→ Selected text
++++++++
My knowledge limits itself to distributed systems, cryptography and
development in general as a software engineer and elections as a voter.

From the point of view of a voter, I can summarize what I care about in an
election as follows:

\- My vote is counted in the final tally ("verifiability")

\- Every vote counted was cast by an eligible citizen, with no duplicates
(validity & uniqueness)

\- Every vote cast was properly counted into its correspondent candidate tally
(integrity)

\- The final count results from the sum of all the votes that meet the above
requirements

Now, paper ballets do all of this pretty well. But I should stress the
"pretty" part, as plenty of shenanigans can happen at a local level that put
these properties at risk. The thinking goes that since voting, especially in
the US, is pretty decentralized, the final tally ends up trending towards a
true result. Also, records are kept so that if the results are put into
question, they can be verified. However, that has not stopped elections from
being rigged in many parts of the world. In fact, even in the US this has
happened previously [1], albeit not public elections per-se (but still
politically-relevant ones).

Now, I'm not saying that the _magical_ blockchain can fix all of this.
++++++++
→ Provided material
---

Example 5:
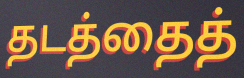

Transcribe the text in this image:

தடத்தைத்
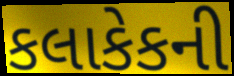
કલાકેકની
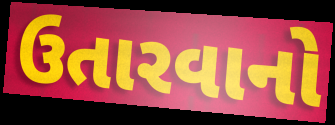
ઉતારવાનો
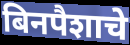
बिनपैशाचे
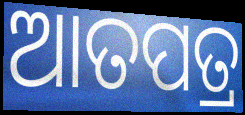
ଆତପତ୍ର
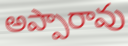
అప్పారావు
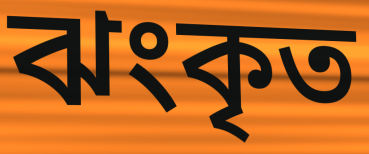
ঝংকৃত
++++++++
In the voting post, what name does the writer give to the requirement that every vote cast is properly counted into its candidate's tally? The rows come from a different source than the voting post.

→ Answer for this exercise
Integrity.